**What you will do**
In the listing below, find each line holding "Right" and copy it.

====== Provided information ======

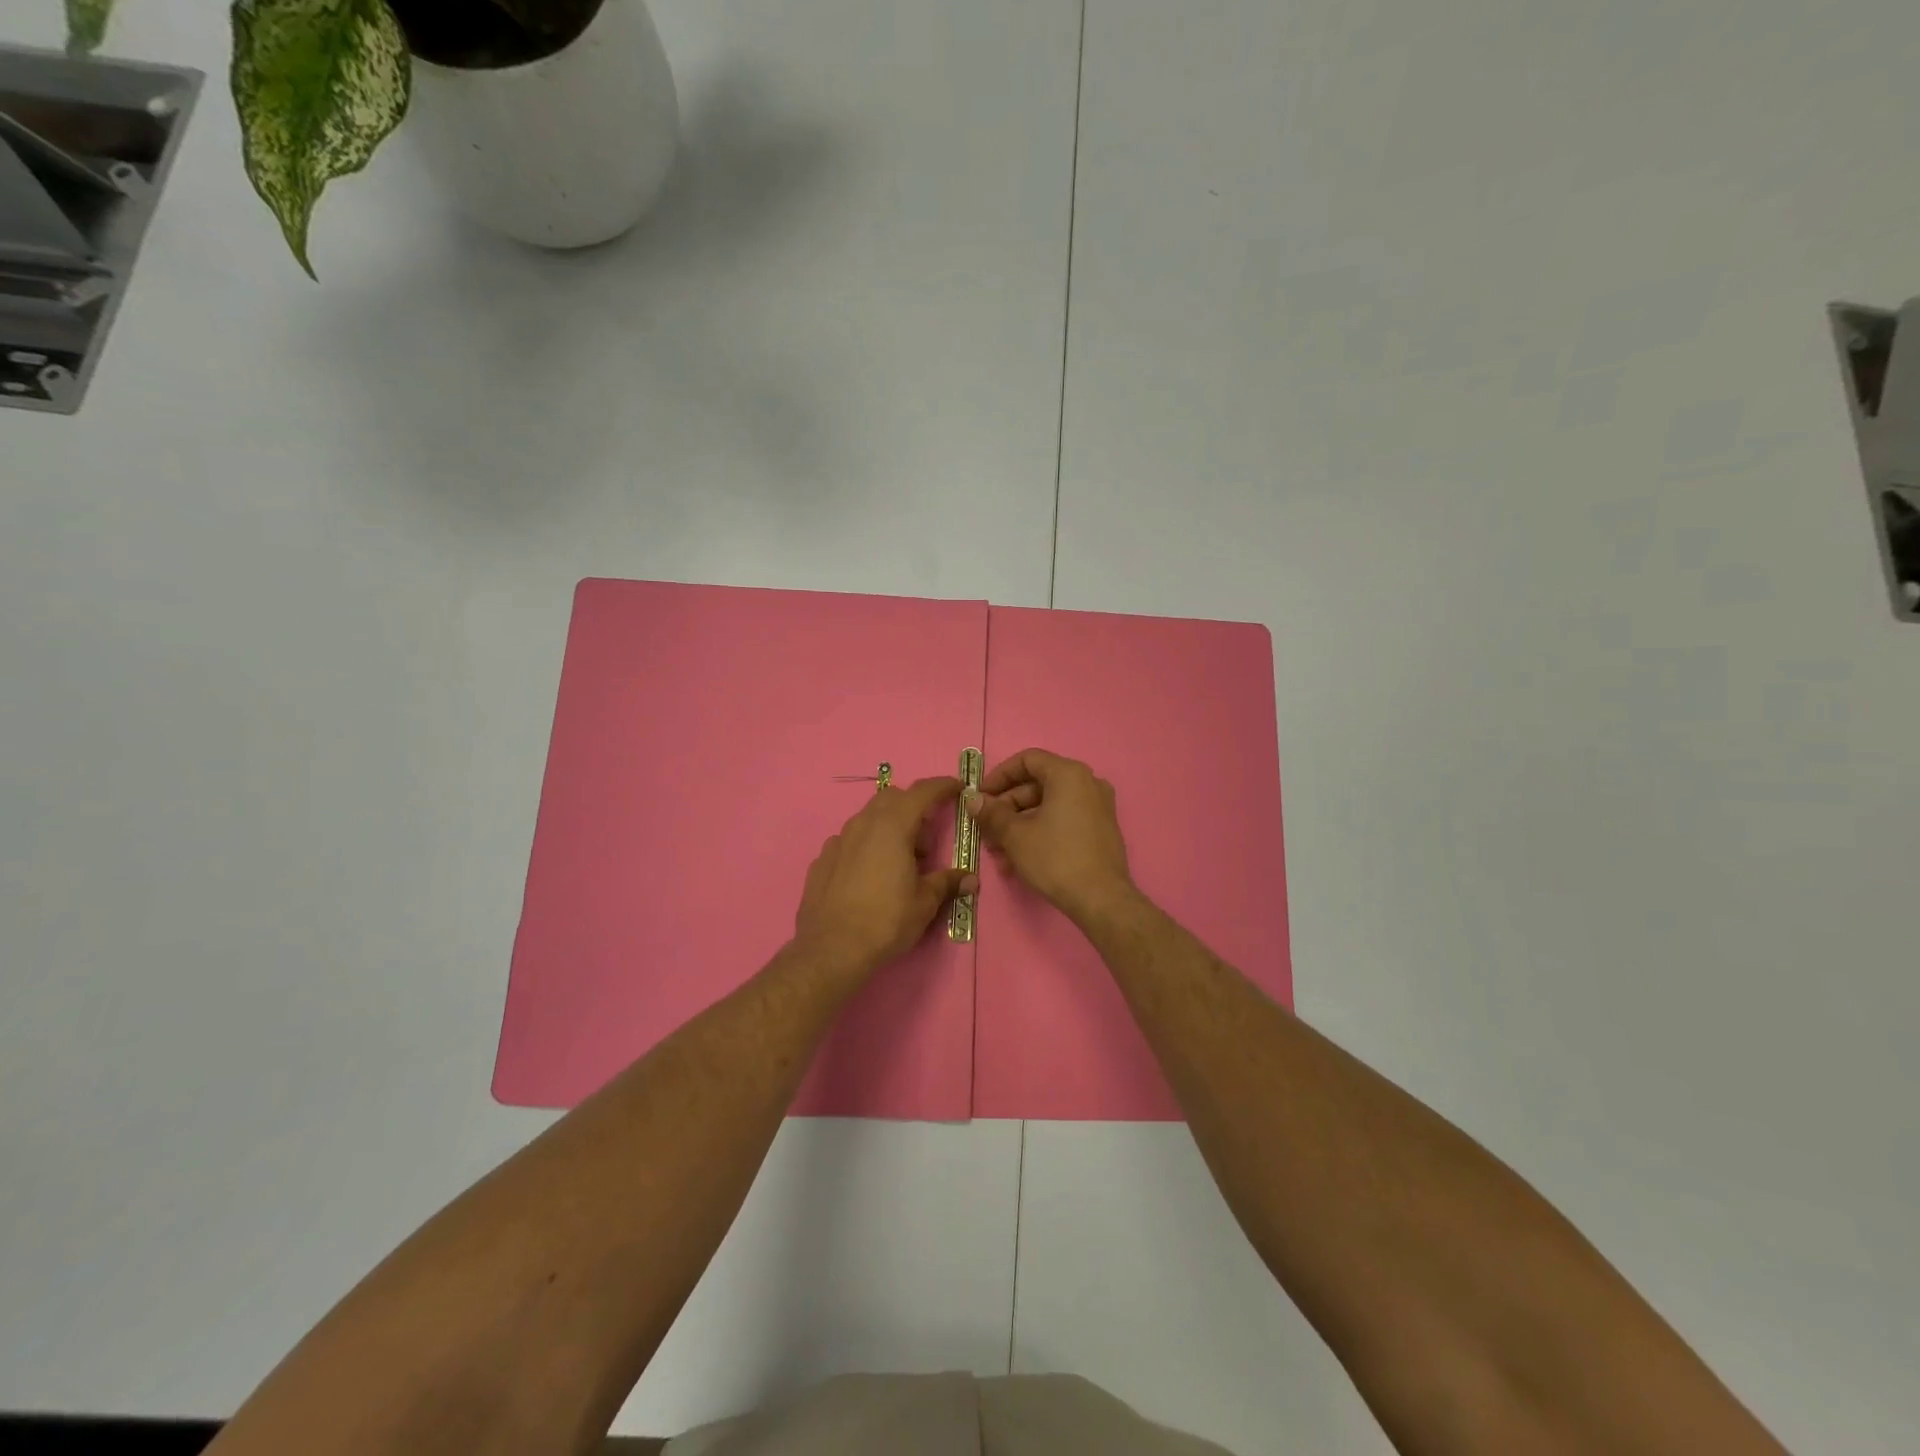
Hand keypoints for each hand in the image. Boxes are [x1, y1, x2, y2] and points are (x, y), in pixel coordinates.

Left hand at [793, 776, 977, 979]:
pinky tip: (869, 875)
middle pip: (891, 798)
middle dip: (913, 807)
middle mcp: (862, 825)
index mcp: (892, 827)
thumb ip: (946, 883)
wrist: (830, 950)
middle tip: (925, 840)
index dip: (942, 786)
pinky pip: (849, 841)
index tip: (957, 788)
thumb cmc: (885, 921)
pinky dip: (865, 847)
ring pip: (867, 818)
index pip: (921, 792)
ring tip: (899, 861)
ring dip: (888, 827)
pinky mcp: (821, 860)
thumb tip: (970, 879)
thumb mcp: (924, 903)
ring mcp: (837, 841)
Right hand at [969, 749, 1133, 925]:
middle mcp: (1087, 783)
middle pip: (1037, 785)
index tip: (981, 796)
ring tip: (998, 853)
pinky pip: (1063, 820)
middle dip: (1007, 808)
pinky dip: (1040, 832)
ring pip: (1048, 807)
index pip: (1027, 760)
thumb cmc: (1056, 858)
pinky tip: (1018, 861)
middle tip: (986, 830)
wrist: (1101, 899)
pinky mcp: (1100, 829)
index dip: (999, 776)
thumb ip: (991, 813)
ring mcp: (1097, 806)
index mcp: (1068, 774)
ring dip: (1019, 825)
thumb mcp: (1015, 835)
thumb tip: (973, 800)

======
====== Provided information ======

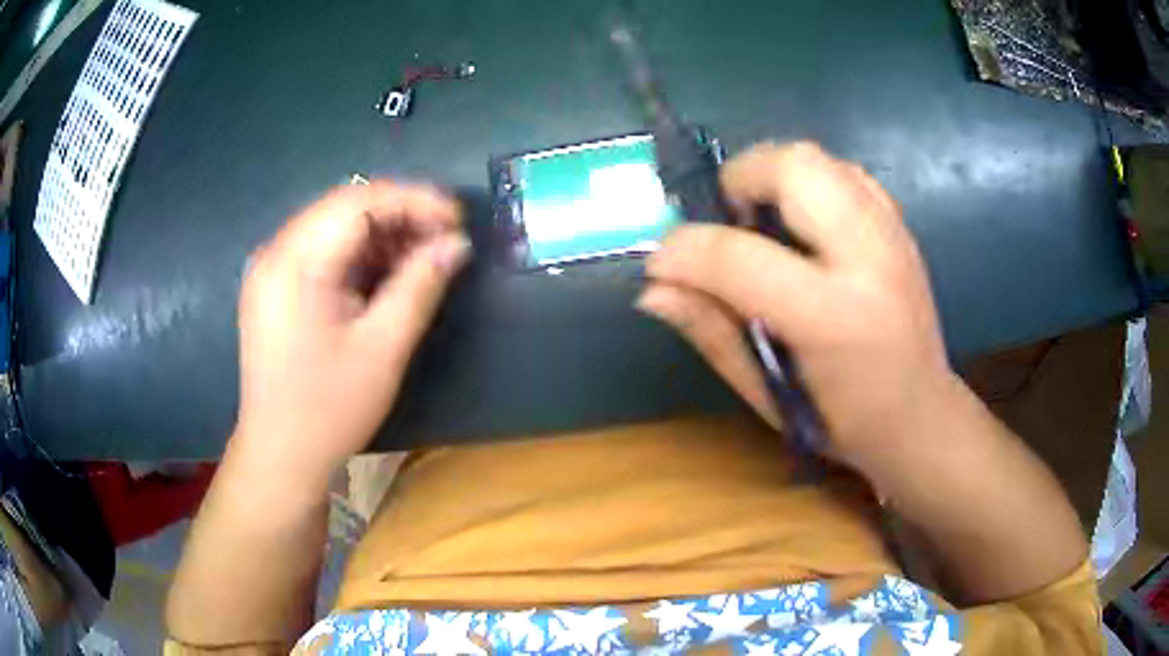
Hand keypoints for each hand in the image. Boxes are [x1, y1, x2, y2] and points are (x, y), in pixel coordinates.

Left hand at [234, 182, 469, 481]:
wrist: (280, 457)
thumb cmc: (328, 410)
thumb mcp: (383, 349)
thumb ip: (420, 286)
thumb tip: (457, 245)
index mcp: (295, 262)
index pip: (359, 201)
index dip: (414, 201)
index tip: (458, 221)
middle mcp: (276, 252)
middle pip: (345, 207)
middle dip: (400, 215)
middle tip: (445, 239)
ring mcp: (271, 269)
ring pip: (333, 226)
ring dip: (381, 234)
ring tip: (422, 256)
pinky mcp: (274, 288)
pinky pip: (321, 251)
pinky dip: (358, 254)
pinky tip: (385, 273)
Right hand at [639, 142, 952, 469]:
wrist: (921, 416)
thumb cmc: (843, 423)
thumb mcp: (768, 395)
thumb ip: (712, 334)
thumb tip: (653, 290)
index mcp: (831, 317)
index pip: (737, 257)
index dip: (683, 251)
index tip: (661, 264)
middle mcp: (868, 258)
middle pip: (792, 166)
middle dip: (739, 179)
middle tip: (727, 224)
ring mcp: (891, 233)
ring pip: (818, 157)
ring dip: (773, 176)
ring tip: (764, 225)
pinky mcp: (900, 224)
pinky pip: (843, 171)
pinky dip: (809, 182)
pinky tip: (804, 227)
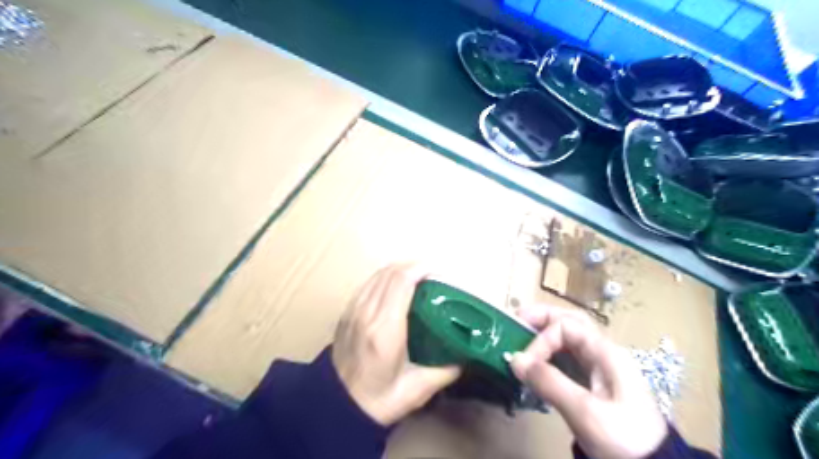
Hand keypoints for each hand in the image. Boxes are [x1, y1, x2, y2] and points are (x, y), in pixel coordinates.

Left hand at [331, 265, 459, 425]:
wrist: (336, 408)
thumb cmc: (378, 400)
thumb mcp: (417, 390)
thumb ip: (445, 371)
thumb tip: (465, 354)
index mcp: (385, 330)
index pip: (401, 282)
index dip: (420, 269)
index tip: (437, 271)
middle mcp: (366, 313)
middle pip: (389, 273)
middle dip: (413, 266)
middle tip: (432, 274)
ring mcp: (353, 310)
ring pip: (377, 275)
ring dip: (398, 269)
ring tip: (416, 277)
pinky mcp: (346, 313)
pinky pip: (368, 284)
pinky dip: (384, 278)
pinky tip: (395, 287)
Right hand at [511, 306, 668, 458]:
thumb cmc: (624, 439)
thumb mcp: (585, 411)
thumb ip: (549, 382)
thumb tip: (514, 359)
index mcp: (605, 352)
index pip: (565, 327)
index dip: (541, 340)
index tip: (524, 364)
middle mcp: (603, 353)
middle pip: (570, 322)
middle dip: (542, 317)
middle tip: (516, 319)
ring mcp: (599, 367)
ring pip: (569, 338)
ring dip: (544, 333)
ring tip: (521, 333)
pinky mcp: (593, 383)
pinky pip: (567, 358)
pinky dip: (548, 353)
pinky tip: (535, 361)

======

**Answer section**
Right hand at [969, 749, 1133, 925]:
Right hand at [639, 142, 952, 469]:
Right hand at [511, 306, 668, 458]:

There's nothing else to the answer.